** Exercise **
Since the pictures are not wanted, copy only the text of every record exactly.

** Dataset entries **
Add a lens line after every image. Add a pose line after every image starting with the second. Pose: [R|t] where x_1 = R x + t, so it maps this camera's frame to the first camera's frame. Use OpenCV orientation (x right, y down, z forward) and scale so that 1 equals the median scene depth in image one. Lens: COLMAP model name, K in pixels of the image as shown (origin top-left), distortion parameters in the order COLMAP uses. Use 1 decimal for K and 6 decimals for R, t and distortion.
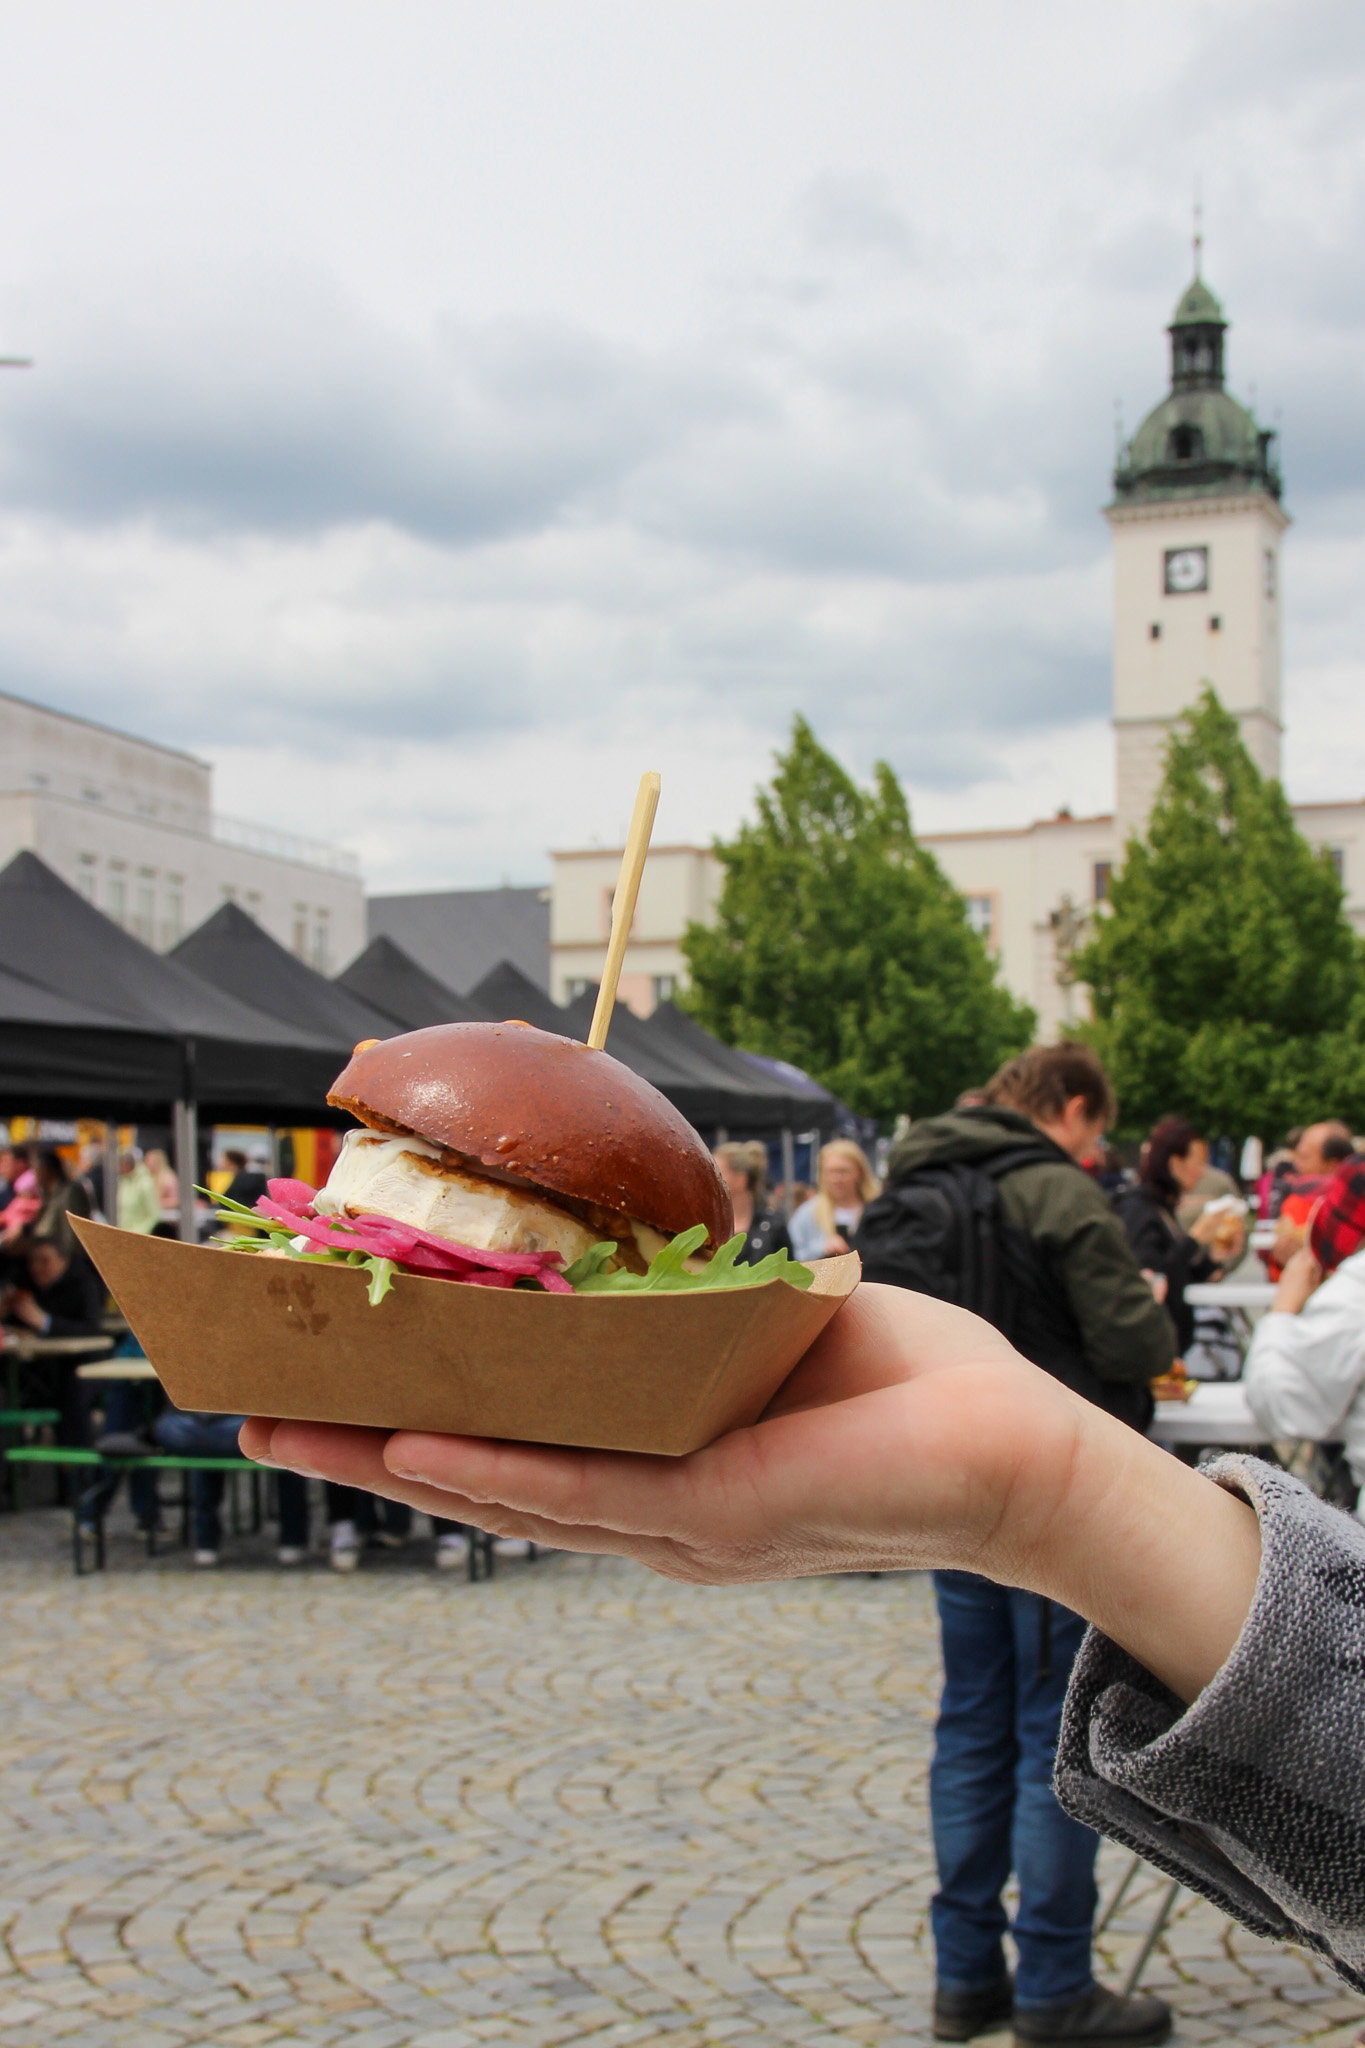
lens RADIAL K [[3164.1, 0, 680.7], [0, 3164.1, 1275.4], [0, 0, 1]] dist [-0.019568, 0.491552]
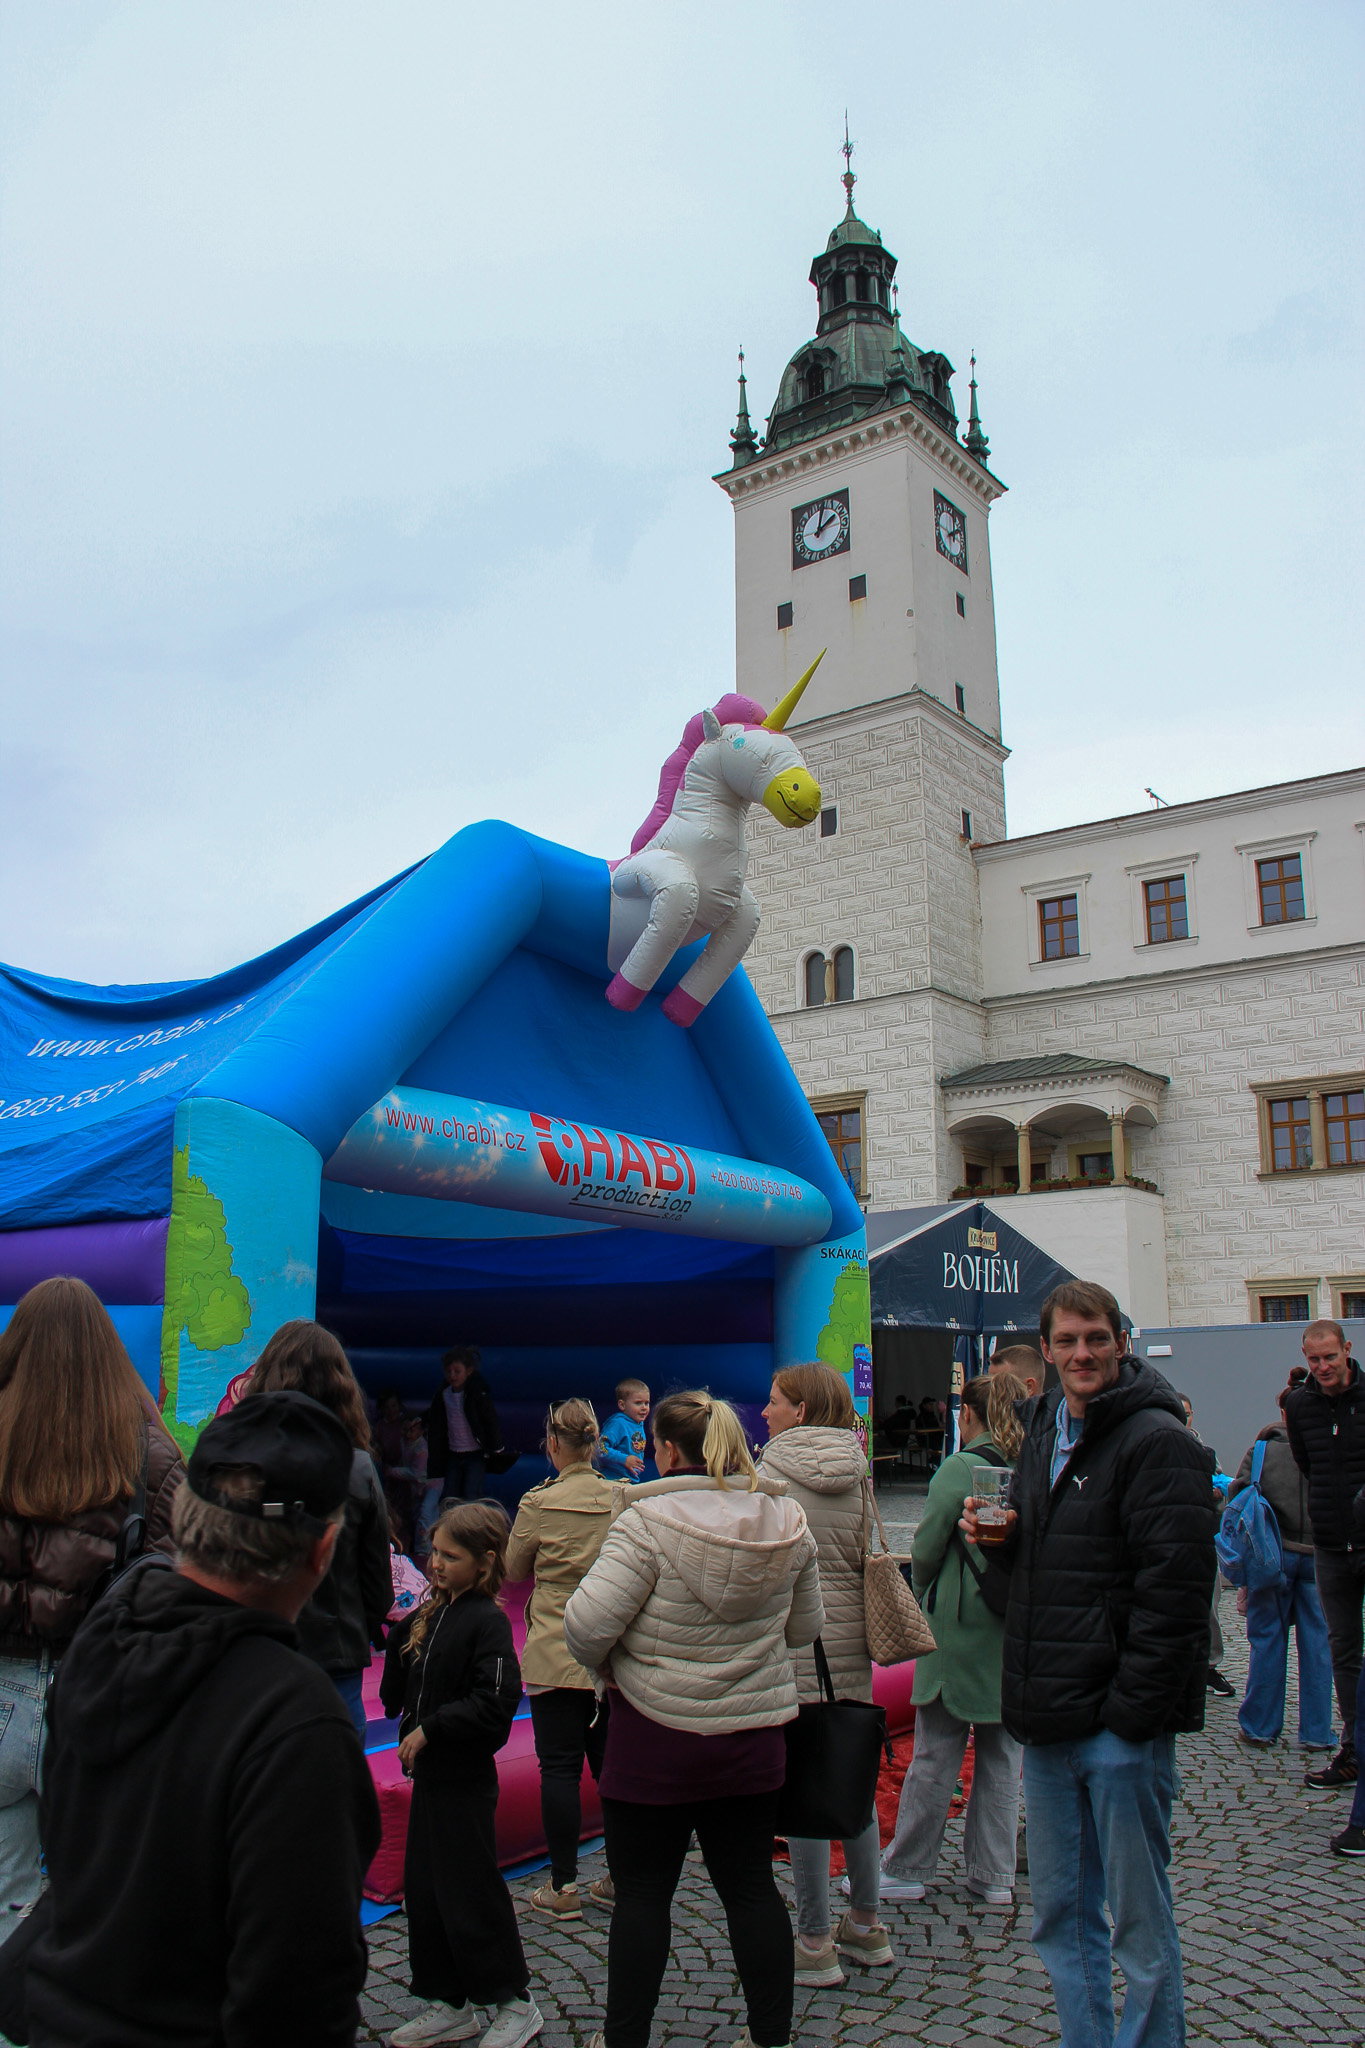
lens RADIAL K [[1700.5, 0, 658.8], [0, 1700.5, 1048.5], [0, 0, 1]] dist [-0.177343, 0.131814]
pose [[0.959306, -0.042939, -0.279085, 0.344165], [-0.021131, 0.974682, -0.222597, -0.041190], [0.281577, 0.219436, 0.934110, 1.029787]]
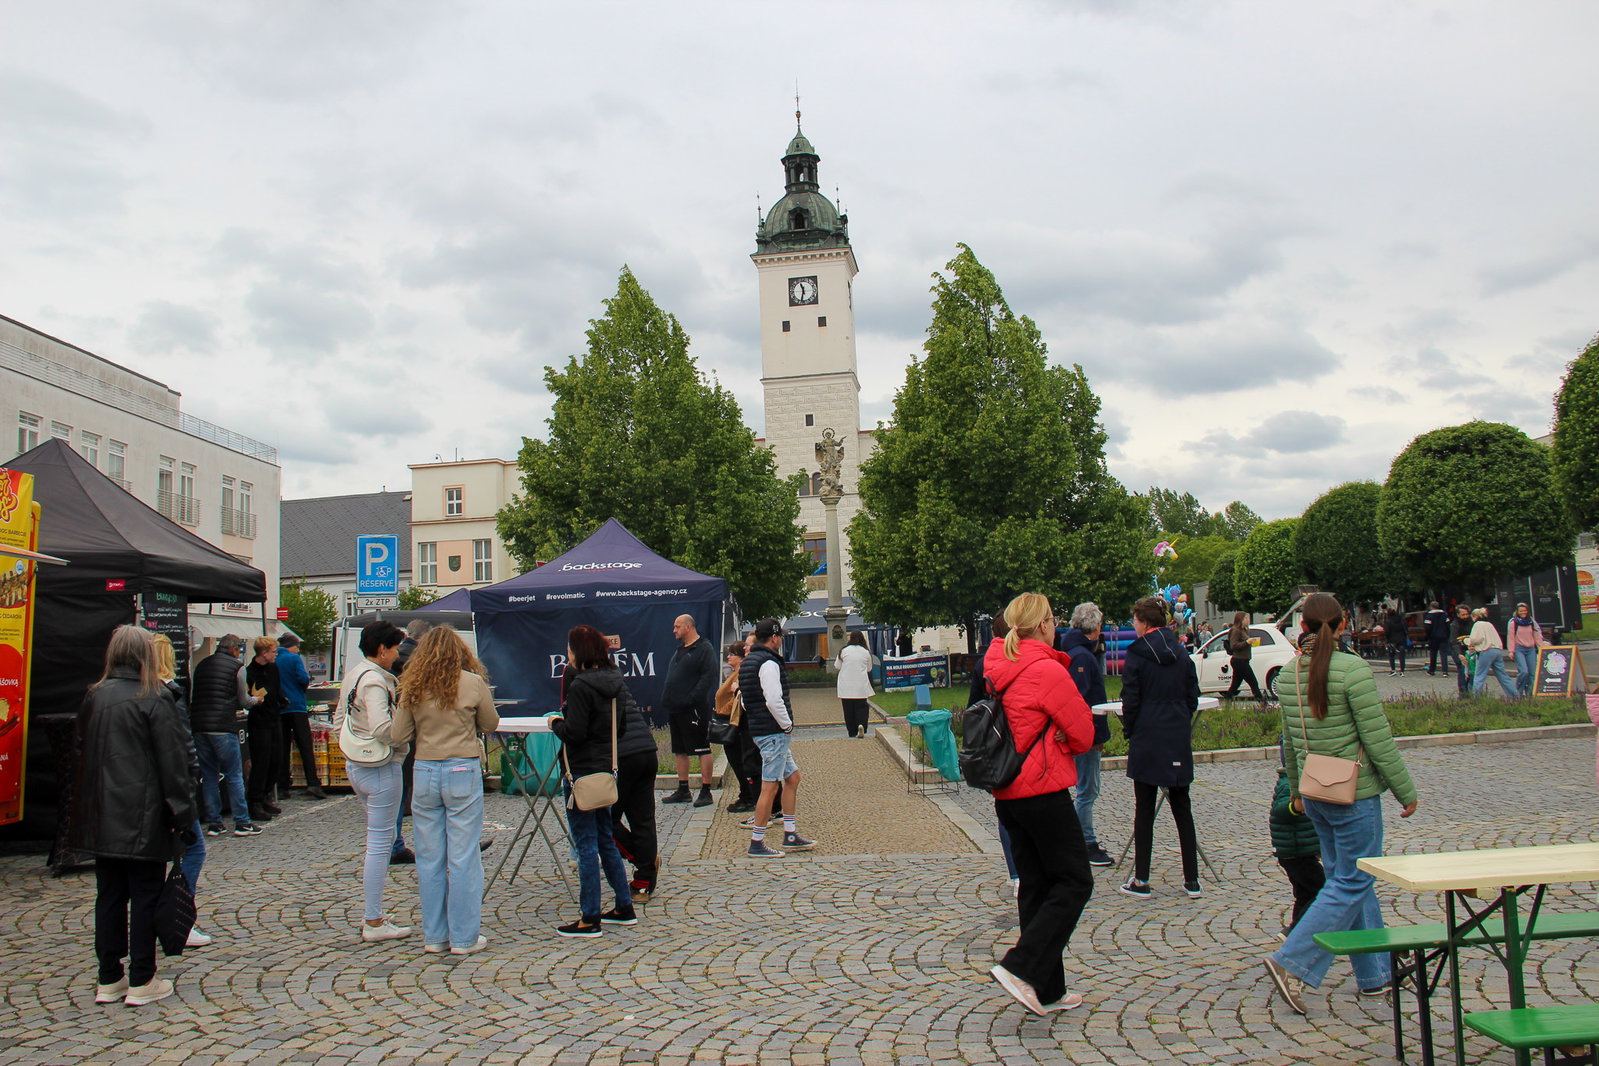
lens RADIAL K [[1327.7, 0, 781.0], [0, 1327.7, 511.8], [0, 0, 1]] dist [-0.177343, 0.131814]
pose [[0.973454, -0.006236, 0.228798, -0.017309], [0.038921, 0.989580, -0.138622, -0.018302], [-0.225550, 0.143847, 0.963553, 0.540397]]
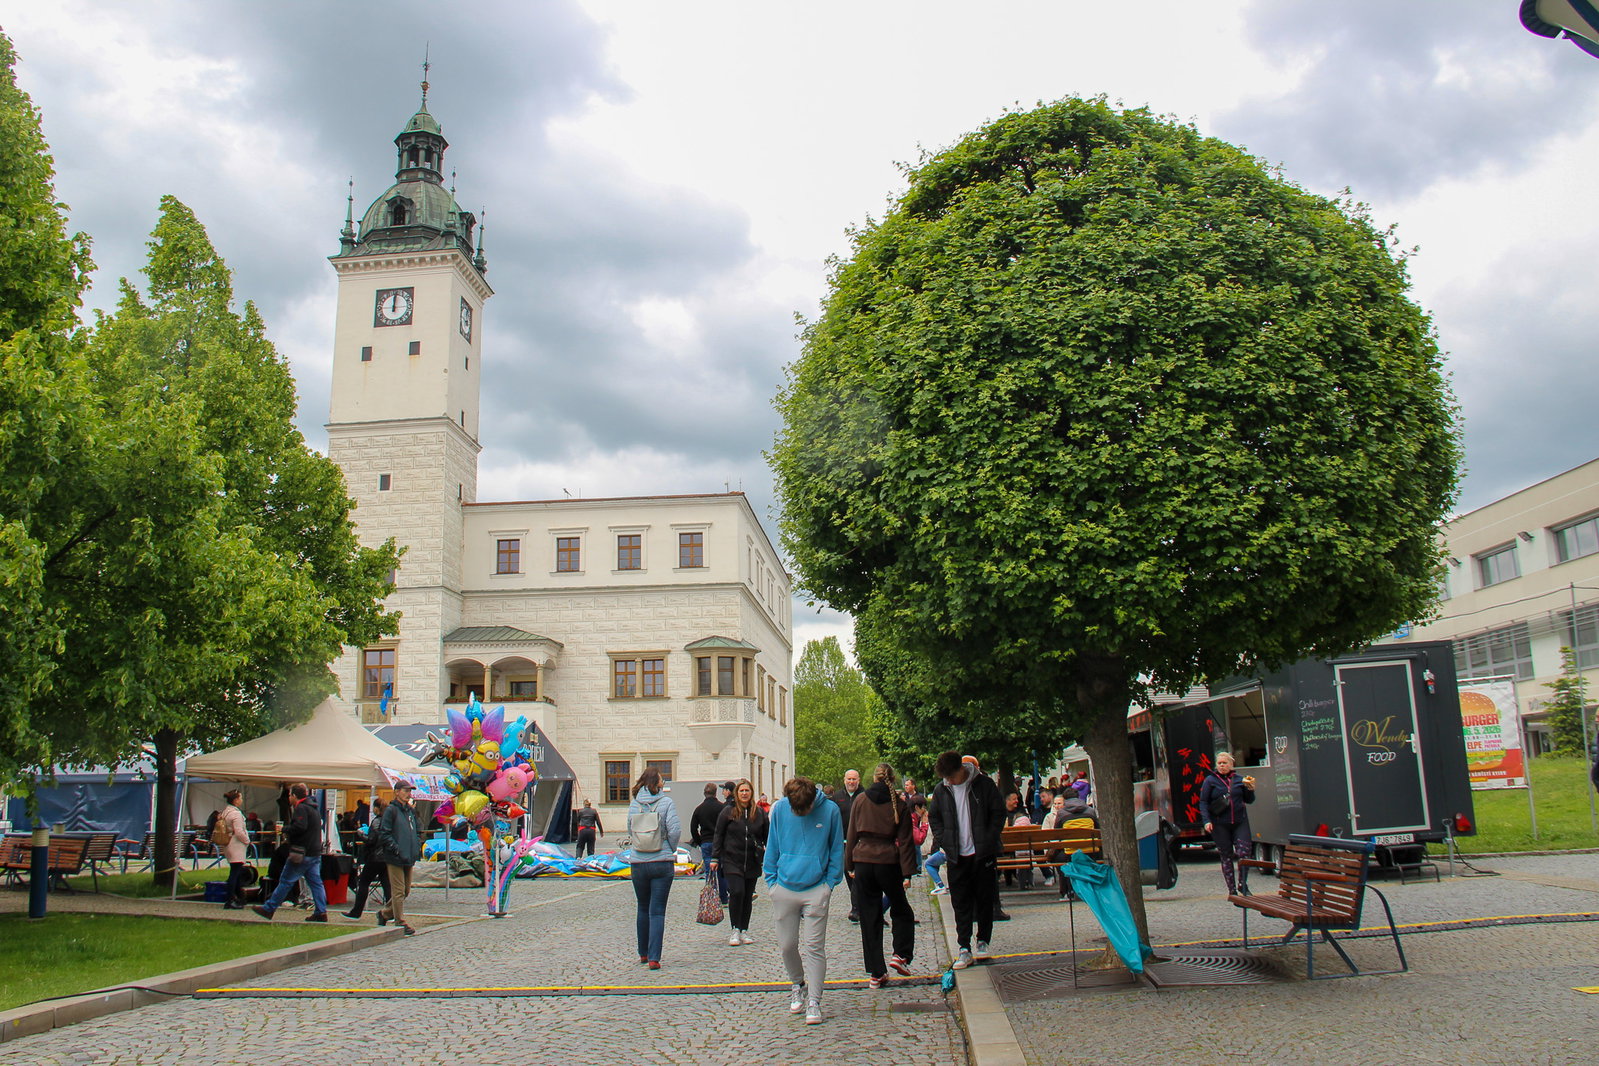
lens RADIAL K [[1327.7, 0, 781.0], [0, 1327.7, 511.8], [0, 0, 1]] dist [-0.177343, 0.131814]
pose [[0.956866, 0.054540, 0.285365, 0.251030], [0.019493, 0.967956, -0.250361, -0.030201], [-0.289876, 0.245124, 0.925141, 0.795901]]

** Result **
Add a lens line after every image. Add a pose line after every image starting with the second. Pose: [R|t] where x_1 = R x + t, so it maps this camera's frame to the first camera's frame. Use OpenCV orientation (x right, y down, z forward) and scale so that 1 equals the median scene depth in image one. Lens: COLMAP model name, K in pixels of the image as shown (origin top-left), distortion parameters in the order COLMAP uses. Use 1 decimal for K and 6 decimals for R, t and distortion.
lens RADIAL K [[3164.1, 0, 680.7], [0, 3164.1, 1275.4], [0, 0, 1]] dist [-0.019568, 0.491552]
lens RADIAL K [[1700.5, 0, 658.8], [0, 1700.5, 1048.5], [0, 0, 1]] dist [-0.177343, 0.131814]
pose [[0.959306, -0.042939, -0.279085, 0.344165], [-0.021131, 0.974682, -0.222597, -0.041190], [0.281577, 0.219436, 0.934110, 1.029787]]
lens RADIAL K [[1327.7, 0, 781.0], [0, 1327.7, 511.8], [0, 0, 1]] dist [-0.177343, 0.131814]
pose [[0.973454, -0.006236, 0.228798, -0.017309], [0.038921, 0.989580, -0.138622, -0.018302], [-0.225550, 0.143847, 0.963553, 0.540397]]
lens RADIAL K [[1327.7, 0, 781.0], [0, 1327.7, 511.8], [0, 0, 1]] dist [-0.177343, 0.131814]
pose [[0.956866, 0.054540, 0.285365, 0.251030], [0.019493, 0.967956, -0.250361, -0.030201], [-0.289876, 0.245124, 0.925141, 0.795901]]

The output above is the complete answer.